What to produce>
Render the lines from the one containing "for Technology Leaders):**" through the one containing "automated VoiceOver/NVDA testing.", inclusive, as a Markdown table with the columns Row and Line, leaving out blank lines.
#### Data for this exercise ####
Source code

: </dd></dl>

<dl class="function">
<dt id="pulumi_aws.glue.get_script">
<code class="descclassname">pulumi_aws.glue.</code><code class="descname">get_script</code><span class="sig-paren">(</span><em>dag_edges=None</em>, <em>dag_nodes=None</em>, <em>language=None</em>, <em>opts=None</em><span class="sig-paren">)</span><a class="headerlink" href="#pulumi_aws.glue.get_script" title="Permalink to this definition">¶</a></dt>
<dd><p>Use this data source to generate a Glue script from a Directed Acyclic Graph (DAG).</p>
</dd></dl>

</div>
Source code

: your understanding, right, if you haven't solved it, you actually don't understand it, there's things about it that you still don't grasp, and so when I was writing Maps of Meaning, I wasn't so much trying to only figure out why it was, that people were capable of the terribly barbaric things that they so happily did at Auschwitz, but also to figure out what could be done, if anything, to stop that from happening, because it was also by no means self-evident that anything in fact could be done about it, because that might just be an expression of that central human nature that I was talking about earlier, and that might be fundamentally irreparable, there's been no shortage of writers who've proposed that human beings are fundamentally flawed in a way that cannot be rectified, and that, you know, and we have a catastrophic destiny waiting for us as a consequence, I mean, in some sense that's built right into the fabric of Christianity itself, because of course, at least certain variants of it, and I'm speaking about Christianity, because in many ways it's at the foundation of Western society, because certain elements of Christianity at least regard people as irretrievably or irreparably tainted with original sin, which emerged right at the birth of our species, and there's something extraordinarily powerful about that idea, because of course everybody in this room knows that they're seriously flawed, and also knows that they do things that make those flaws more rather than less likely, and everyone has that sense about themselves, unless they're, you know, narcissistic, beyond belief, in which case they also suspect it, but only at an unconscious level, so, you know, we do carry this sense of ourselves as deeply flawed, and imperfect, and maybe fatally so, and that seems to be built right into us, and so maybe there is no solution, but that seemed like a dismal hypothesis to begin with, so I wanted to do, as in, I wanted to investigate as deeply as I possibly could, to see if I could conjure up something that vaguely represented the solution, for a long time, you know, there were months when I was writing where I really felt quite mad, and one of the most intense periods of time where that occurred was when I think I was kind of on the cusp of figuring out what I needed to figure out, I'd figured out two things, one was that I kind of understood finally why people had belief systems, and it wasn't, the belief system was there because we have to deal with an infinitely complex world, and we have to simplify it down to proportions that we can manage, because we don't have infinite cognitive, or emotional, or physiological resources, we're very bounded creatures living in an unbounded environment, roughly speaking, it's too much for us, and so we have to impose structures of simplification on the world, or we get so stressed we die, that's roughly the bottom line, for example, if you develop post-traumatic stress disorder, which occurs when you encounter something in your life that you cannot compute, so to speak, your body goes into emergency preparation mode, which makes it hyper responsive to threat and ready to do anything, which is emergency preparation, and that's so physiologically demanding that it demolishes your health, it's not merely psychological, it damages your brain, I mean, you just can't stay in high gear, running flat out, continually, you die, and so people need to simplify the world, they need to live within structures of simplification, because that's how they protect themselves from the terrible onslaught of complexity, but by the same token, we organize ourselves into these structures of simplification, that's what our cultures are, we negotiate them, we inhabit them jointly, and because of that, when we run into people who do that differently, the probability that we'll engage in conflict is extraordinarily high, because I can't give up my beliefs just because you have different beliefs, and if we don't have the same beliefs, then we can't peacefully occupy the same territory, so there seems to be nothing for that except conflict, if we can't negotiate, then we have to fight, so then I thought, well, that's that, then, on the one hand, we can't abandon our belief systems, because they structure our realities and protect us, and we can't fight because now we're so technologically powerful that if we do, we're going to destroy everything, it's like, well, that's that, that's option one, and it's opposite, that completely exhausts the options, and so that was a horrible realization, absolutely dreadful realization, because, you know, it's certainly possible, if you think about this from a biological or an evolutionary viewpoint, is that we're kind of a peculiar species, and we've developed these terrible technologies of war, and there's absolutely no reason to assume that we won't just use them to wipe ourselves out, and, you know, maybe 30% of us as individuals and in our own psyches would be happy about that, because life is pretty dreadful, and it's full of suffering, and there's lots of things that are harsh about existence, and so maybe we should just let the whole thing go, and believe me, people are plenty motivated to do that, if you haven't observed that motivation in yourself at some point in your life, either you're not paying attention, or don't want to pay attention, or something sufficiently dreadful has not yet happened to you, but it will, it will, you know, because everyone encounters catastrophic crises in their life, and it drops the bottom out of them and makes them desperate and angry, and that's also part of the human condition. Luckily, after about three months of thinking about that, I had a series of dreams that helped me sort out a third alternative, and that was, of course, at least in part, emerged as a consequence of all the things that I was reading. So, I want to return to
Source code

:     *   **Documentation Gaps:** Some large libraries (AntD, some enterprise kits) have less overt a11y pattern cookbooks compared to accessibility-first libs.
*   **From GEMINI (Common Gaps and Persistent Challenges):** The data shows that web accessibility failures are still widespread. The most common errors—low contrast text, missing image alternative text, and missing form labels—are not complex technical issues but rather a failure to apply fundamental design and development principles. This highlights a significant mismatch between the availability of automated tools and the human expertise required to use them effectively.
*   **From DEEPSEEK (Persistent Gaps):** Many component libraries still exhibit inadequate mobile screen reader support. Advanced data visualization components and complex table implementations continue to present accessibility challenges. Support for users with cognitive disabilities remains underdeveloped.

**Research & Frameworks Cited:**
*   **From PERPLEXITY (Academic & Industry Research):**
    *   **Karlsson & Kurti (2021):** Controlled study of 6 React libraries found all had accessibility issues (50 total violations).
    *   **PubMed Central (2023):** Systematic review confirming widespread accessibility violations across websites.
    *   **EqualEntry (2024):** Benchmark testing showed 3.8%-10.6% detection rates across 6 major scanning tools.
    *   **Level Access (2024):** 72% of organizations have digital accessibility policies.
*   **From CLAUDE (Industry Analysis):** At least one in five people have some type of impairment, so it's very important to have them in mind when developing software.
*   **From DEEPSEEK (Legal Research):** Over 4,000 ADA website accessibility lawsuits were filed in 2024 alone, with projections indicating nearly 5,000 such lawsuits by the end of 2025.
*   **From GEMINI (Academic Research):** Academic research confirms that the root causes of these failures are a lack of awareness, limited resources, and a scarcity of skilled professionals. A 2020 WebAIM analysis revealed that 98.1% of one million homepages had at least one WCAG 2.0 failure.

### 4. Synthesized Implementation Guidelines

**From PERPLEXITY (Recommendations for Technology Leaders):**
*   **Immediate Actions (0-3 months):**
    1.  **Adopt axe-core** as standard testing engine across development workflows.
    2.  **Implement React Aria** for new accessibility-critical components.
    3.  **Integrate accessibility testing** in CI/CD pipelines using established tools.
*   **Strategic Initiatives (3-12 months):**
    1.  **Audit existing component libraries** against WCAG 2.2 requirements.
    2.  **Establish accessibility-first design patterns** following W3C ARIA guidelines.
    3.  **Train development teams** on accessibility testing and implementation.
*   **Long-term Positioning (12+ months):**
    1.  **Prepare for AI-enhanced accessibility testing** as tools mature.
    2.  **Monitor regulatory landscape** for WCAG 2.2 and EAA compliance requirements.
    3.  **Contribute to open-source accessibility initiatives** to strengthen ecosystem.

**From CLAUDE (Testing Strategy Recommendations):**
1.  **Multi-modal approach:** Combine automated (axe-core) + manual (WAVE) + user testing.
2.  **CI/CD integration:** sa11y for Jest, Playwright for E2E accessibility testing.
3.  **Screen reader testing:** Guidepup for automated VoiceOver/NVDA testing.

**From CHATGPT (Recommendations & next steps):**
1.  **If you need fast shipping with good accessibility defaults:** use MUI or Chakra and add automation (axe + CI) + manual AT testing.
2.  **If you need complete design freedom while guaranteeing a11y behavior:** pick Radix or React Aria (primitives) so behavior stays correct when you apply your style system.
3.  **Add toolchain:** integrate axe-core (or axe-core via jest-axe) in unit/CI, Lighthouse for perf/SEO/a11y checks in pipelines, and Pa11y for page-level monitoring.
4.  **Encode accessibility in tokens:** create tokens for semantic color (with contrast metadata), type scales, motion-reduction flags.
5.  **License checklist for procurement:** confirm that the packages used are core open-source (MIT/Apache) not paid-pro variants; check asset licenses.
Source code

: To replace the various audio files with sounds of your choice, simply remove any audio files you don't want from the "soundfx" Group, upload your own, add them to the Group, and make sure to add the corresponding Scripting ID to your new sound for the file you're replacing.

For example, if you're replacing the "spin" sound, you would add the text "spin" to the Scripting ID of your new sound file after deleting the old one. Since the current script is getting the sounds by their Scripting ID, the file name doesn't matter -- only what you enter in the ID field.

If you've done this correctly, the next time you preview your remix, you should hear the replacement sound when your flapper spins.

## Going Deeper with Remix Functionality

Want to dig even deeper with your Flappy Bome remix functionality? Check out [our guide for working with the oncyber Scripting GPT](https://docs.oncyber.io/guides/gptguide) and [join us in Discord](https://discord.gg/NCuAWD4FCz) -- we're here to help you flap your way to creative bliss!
####
Exercise result>
| Row | Line |
|---|---|
| 1 | **From PERPLEXITY (Recommendations for Technology Leaders):** |
| 2 | *   **Immediate Actions (0-3 months):** |
| 3 |     1.  **Adopt axe-core** as standard testing engine across development workflows. |
| 4 |     2.  **Implement React Aria** for new accessibility-critical components. |
| 5 |     3.  **Integrate accessibility testing** in CI/CD pipelines using established tools. |
| 6 | *   **Strategic Initiatives (3-12 months):** |
| 7 |     1.  **Audit existing component libraries** against WCAG 2.2 requirements. |
| 8 |     2.  **Establish accessibility-first design patterns** following W3C ARIA guidelines. |
| 9 |     3.  **Train development teams** on accessibility testing and implementation. |
| 10 | *   **Long-term Positioning (12+ months):** |
| 11 |     1.  **Prepare for AI-enhanced accessibility testing** as tools mature. |
| 12 |     2.  **Monitor regulatory landscape** for WCAG 2.2 and EAA compliance requirements. |
| 13 |     3.  **Contribute to open-source accessibility initiatives** to strengthen ecosystem. |
| 14 | **From CLAUDE (Testing Strategy Recommendations):** |
| 15 | 1.  **Multi-modal approach:** Combine automated (axe-core) + manual (WAVE) + user testing. |
| 16 | 2.  **CI/CD integration:** sa11y for Jest, Playwright for E2E accessibility testing. |
| 17 | 3.  **Screen reader testing:** Guidepup for automated VoiceOver/NVDA testing. |